The Rich Ecology of Our Most Essential Native Trees

by Douglas W. Tallamy

Pub Date: March 30th, 2021
ISBN: 978-1-64326-044-0
Publisher: Timber

Affectionate yet scientifically rich look at an essential ingredient of the environment.

When he and his family moved to a 10-acre spread in southeastern Pennsylvania, writes Tallamy, he noted that after decades of hay mowing, there were just a few trees and a concomitant shortage of wildlife. Enter the oak, 500-odd species of which cover the world, trees that “produce enormous root systems over their lifetimes, and these help make them champions when it comes to soil stabilization, carbon sequestration, and watershed management.” Humans need as much help as they can get in such matters, but that doesn’t keep them from felling vast forests of oaks for pasturage, fuel, and other uses. In this guided tour of a year in the life of the oaks around him, Tallamy enumerates all the useful and interesting work that they do. Homeowners, for instance, are likely to cut down oaks on their property because they’re such messy trees, leaving great piles of leaves underneath in season.

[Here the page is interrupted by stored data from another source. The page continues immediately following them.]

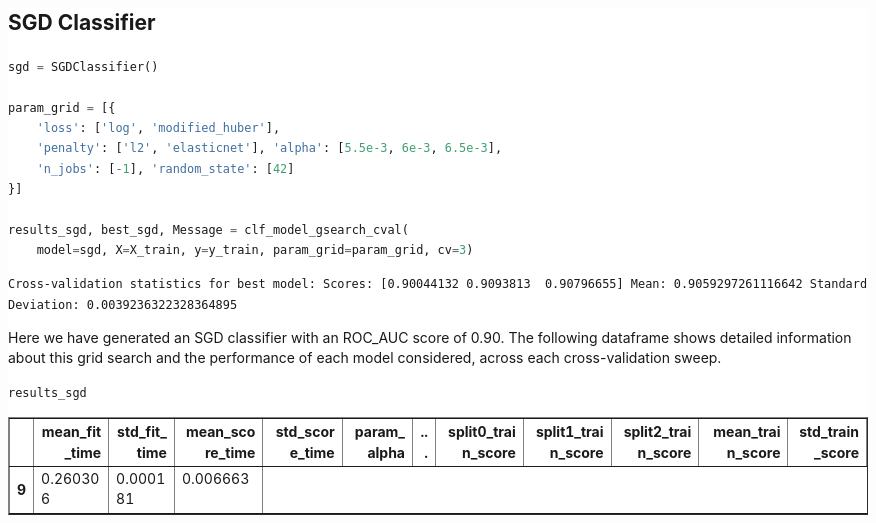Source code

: ## SGD Classifier


```python
sgd = SGDClassifier()

param_grid = [{
    'loss': ['log', 'modified_huber'],
    'penalty': ['l2', 'elasticnet'], 'alpha': [5.5e-3, 6e-3, 6.5e-3],
    'n_jobs': [-1], 'random_state': [42]
}]

results_sgd, best_sgd, Message = clf_model_gsearch_cval(
    model=sgd, X=X_train, y=y_train, param_grid=param_grid, cv=3)
```

    Cross-validation statistics for best model: Scores: [0.90044132 0.9093813  0.90796655] Mean: 0.9059297261116642 Standard Deviation: 0.0039236322328364895


Here we have generated an SGD classifier with an ROC_AUC score of 0.90. The following dataframe shows detailed information about this grid search and the performance of each model considered, across each cross-validation sweep.


```python
results_sgd
```




<div>
<style scoped>
    .dataframe tbody tr th:only-of-type {
        vertical-align: middle;
    }

    .dataframe tbody tr th {
        vertical-align: top;
    }

    .dataframe thead th {
        text-align: right;
    }
</style>
<table border="1" class="dataframe">
  <thead>
    <tr style="text-align: right;">
      <th></th>
      <th>mean_fit_time</th>
      <th>std_fit_time</th>
      <th>mean_score_time</th>
      <th>std_score_time</th>
      <th>param_alpha</th>
      <th>...</th>
      <th>split0_train_score</th>
      <th>split1_train_score</th>
      <th>split2_train_score</th>
      <th>mean_train_score</th>
      <th>std_train_score</th>
    </tr>
  </thead>
  <tbody>
    <tr>
      <th>9</th>
      <td>0.260306</td>
      <td>0.000181</td>
      <td>0.006663</td>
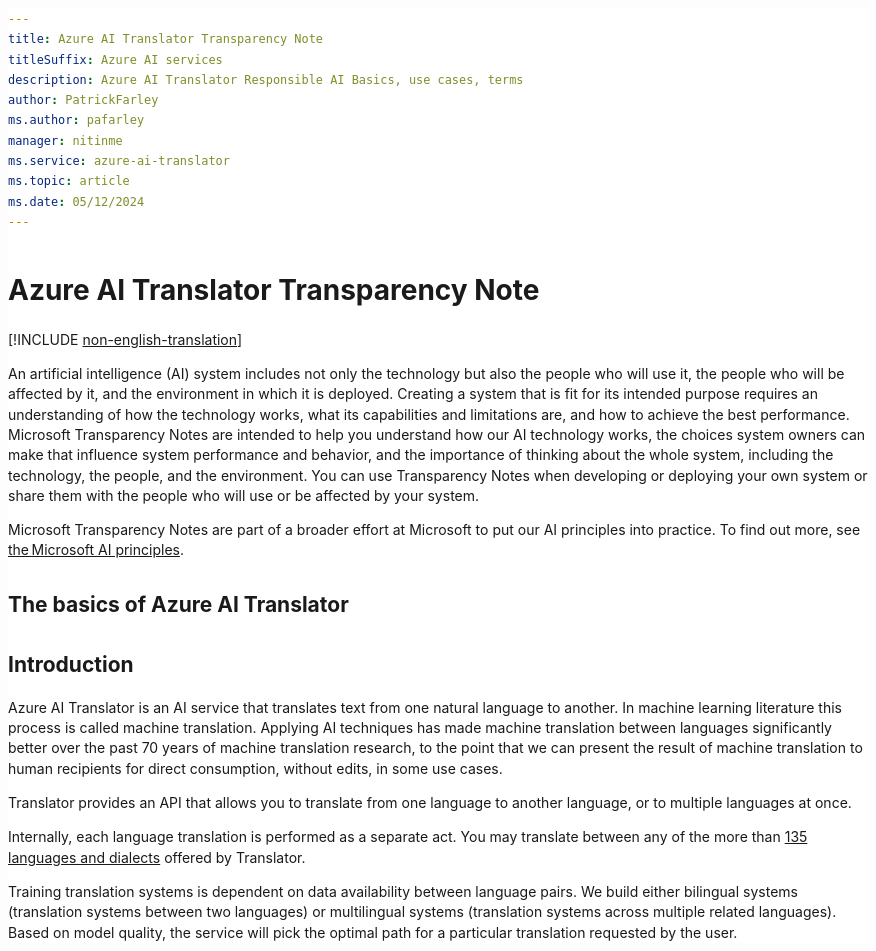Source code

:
 ```yaml
---
title: Azure AI Translator Transparency Note
titleSuffix: Azure AI services
description: Azure AI Translator Responsible AI Basics, use cases, terms
author: PatrickFarley
ms.author: pafarley
manager: nitinme
ms.service: azure-ai-translator
ms.topic: article
ms.date: 05/12/2024
---
```


# Azure AI Translator Transparency Note

[!INCLUDE [non-english-translation](/azure/ai-foundry/responsible-ai/includes/non-english-translation)]

An artificial intelligence (AI) system includes not only the technology but also the people who will use it, the people who will be affected by it, and the environment in which it is deployed. Creating a system that is fit for its intended purpose requires an understanding of how the technology works, what its capabilities and limitations are, and how to achieve the best performance. Microsoft Transparency Notes are intended to help you understand how our AI technology works, the choices system owners can make that influence system performance and behavior, and the importance of thinking about the whole system, including the technology, the people, and the environment. You can use Transparency Notes when developing or deploying your own system or share them with the people who will use or be affected by your system.  

Microsoft Transparency Notes are part of a broader effort at Microsoft to put our AI principles into practice. To find out more, see [the Microsoft AI principles](https://www.microsoft.com/ai/responsible-ai).

## The basics of Azure AI Translator

## Introduction

Azure AI Translator is an AI service that translates text from one natural language to another. In machine learning literature this process is called machine translation. Applying AI techniques has made machine translation between languages significantly better over the past 70 years of machine translation research, to the point that we can present the result of machine translation to human recipients for direct consumption, without edits, in some use cases.

Translator provides an API that allows you to translate from one language to another language, or to multiple languages at once. 

Internally, each language translation is performed as a separate act. You may translate between any of the more than [135 languages and dialects](https://aka.ms/TranslatorLanguages) offered by Translator. 

Training translation systems is dependent on data availability between language pairs. We build either bilingual systems (translation systems between two languages) or multilingual systems (translation systems across multiple related languages). Based on model quality, the service will pick the optimal path for a particular translation requested by the user.
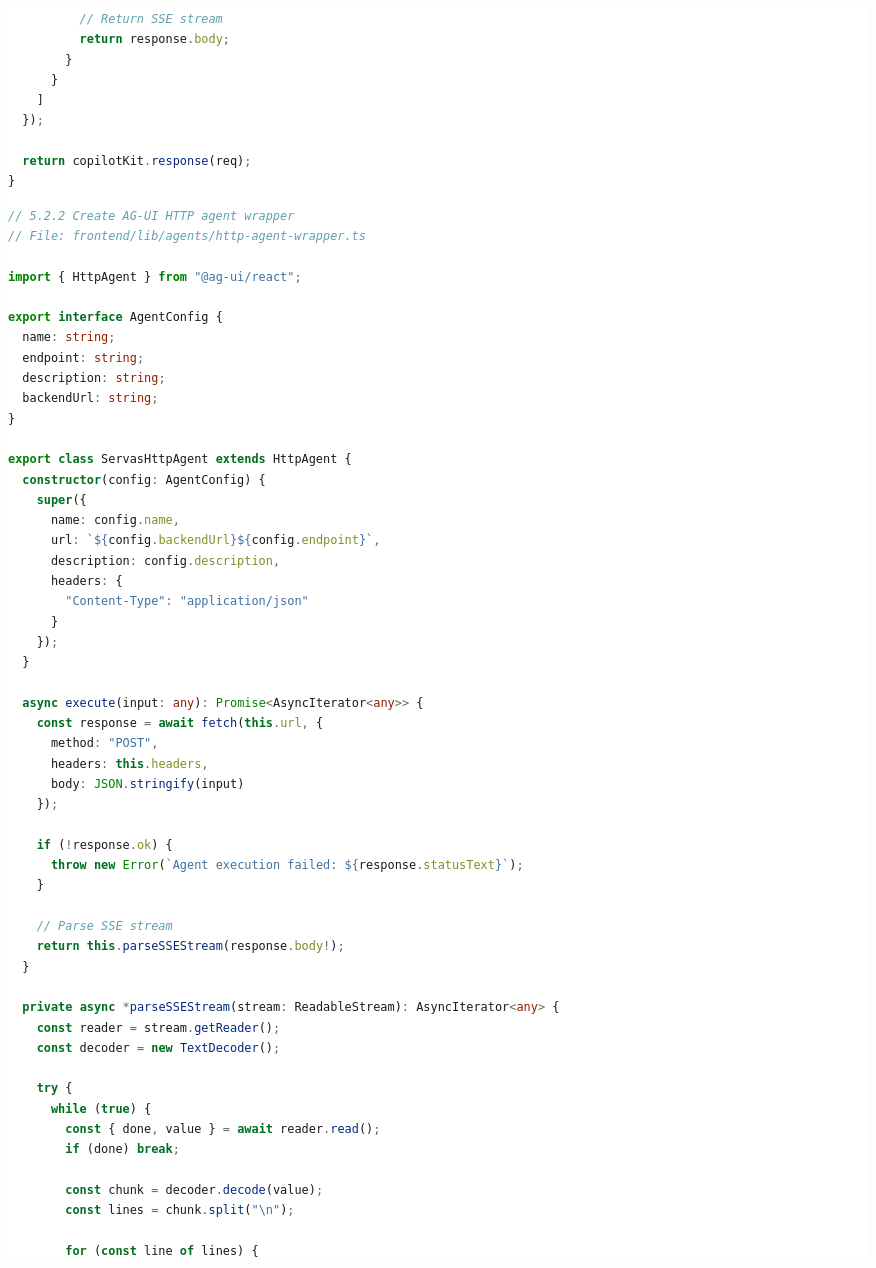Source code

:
 ```typescript
          // Return SSE stream
          return response.body;
        }
      }
    ]
  });

  return copilotKit.response(req);
}
```

```typescript
// 5.2.2 Create AG-UI HTTP agent wrapper
// File: frontend/lib/agents/http-agent-wrapper.ts

import { HttpAgent } from "@ag-ui/react";

export interface AgentConfig {
  name: string;
  endpoint: string;
  description: string;
  backendUrl: string;
}

export class ServasHttpAgent extends HttpAgent {
  constructor(config: AgentConfig) {
    super({
      name: config.name,
      url: `${config.backendUrl}${config.endpoint}`,
      description: config.description,
      headers: {
        "Content-Type": "application/json"
      }
    });
  }

  async execute(input: any): Promise<AsyncIterator<any>> {
    const response = await fetch(this.url, {
      method: "POST",
      headers: this.headers,
      body: JSON.stringify(input)
    });

    if (!response.ok) {
      throw new Error(`Agent execution failed: ${response.statusText}`);
    }

    // Parse SSE stream
    return this.parseSSEStream(response.body!);
  }

  private async *parseSSEStream(stream: ReadableStream): AsyncIterator<any> {
    const reader = stream.getReader();
    const decoder = new TextDecoder();

    try {
      while (true) {
        const { done, value } = await reader.read();
        if (done) break;

        const chunk = decoder.decode(value);
        const lines = chunk.split("\n");

        for (const line of lines) {
```
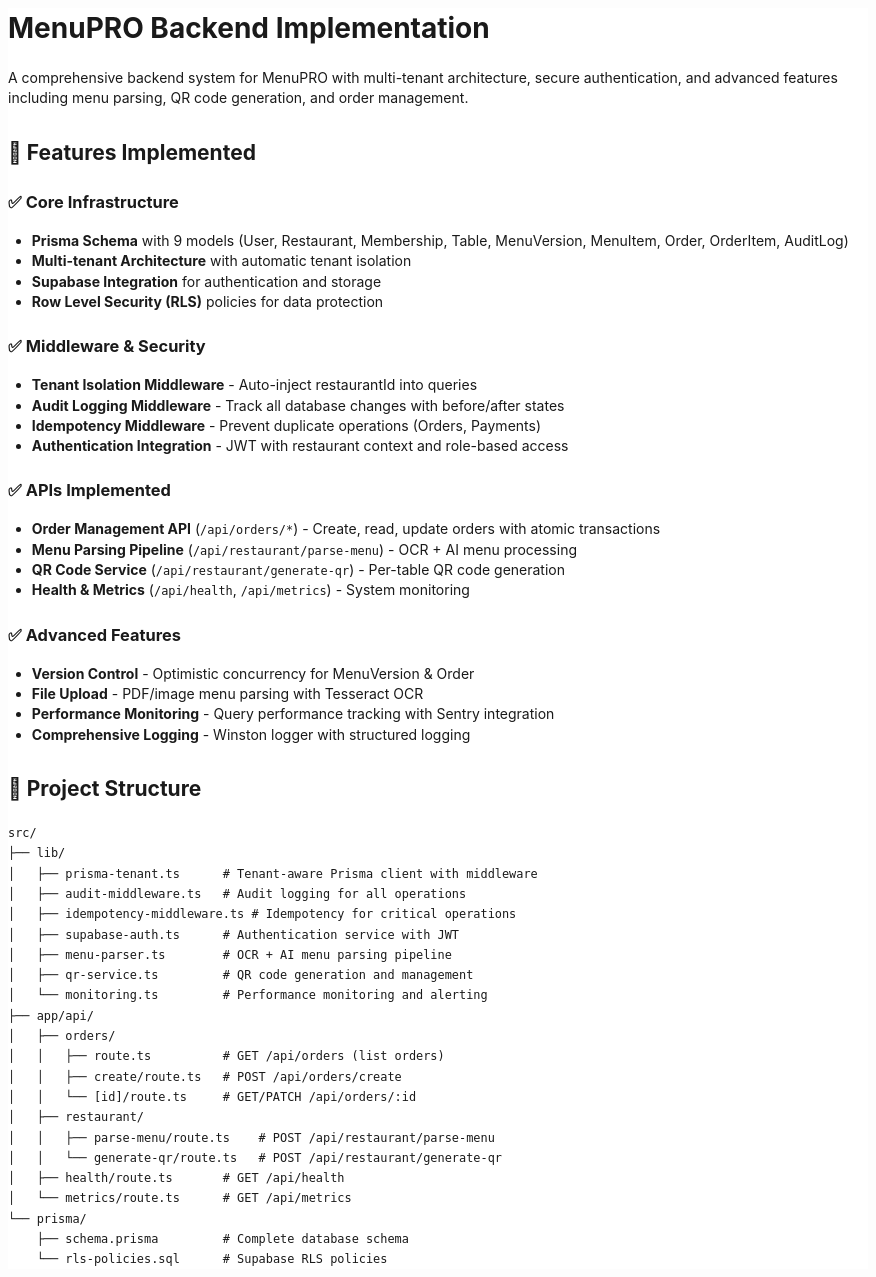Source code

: # MenuPRO Backend Implementation

A comprehensive backend system for MenuPRO with multi-tenant architecture, secure authentication, and advanced features including menu parsing, QR code generation, and order management.

## 🚀 Features Implemented

### ✅ Core Infrastructure
- **Prisma Schema** with 9 models (User, Restaurant, Membership, Table, MenuVersion, MenuItem, Order, OrderItem, AuditLog)
- **Multi-tenant Architecture** with automatic tenant isolation
- **Supabase Integration** for authentication and storage
- **Row Level Security (RLS)** policies for data protection

### ✅ Middleware & Security
- **Tenant Isolation Middleware** - Auto-inject restaurantId into queries
- **Audit Logging Middleware** - Track all database changes with before/after states
- **Idempotency Middleware** - Prevent duplicate operations (Orders, Payments)
- **Authentication Integration** - JWT with restaurant context and role-based access

### ✅ APIs Implemented
- **Order Management API** (`/api/orders/*`) - Create, read, update orders with atomic transactions
- **Menu Parsing Pipeline** (`/api/restaurant/parse-menu`) - OCR + AI menu processing
- **QR Code Service** (`/api/restaurant/generate-qr`) - Per-table QR code generation
- **Health & Metrics** (`/api/health`, `/api/metrics`) - System monitoring

### ✅ Advanced Features
- **Version Control** - Optimistic concurrency for MenuVersion & Order
- **File Upload** - PDF/image menu parsing with Tesseract OCR
- **Performance Monitoring** - Query performance tracking with Sentry integration
- **Comprehensive Logging** - Winston logger with structured logging

## 📁 Project Structure

```
src/
├── lib/
│   ├── prisma-tenant.ts      # Tenant-aware Prisma client with middleware
│   ├── audit-middleware.ts   # Audit logging for all operations
│   ├── idempotency-middleware.ts # Idempotency for critical operations
│   ├── supabase-auth.ts      # Authentication service with JWT
│   ├── menu-parser.ts        # OCR + AI menu parsing pipeline
│   ├── qr-service.ts         # QR code generation and management
│   └── monitoring.ts         # Performance monitoring and alerting
├── app/api/
│   ├── orders/
│   │   ├── route.ts          # GET /api/orders (list orders)
│   │   ├── create/route.ts   # POST /api/orders/create
│   │   └── [id]/route.ts     # GET/PATCH /api/orders/:id
│   ├── restaurant/
│   │   ├── parse-menu/route.ts    # POST /api/restaurant/parse-menu
│   │   └── generate-qr/route.ts   # POST /api/restaurant/generate-qr
│   ├── health/route.ts       # GET /api/health
│   └── metrics/route.ts      # GET /api/metrics
└── prisma/
    ├── schema.prisma         # Complete database schema
    └── rls-policies.sql      # Supabase RLS policies
```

Yet those leaves form an ecosystem of their own, sheltering insects, seeds, fungi, mycorrhizae, and other desirable things. When they are in mast, oak trees provide “unlimited food for acorn predators,” and oak litter helps battle invasive species on forest floors, such as Japanese stiltgrass. As the author makes clear, preserving oaks and other native tree species is an essential act in supporting migratory bird species, for those tree species, to varying degrees, produce great populations of caterpillars on which the birds feed. “Any birder worth her salt already knows where to look for spring migrants,” he exults, “look to the oaks!” There’s a biology textbook packed away inside these graceful, appreciative essays, full of notes on marcescence, the mating habits of katydids, and the urgent work of saving oaks, once “ancient cornerstones of ecosystems throughout the United States”—and indeed the world.

A welcome addition to any tree hugger’s library.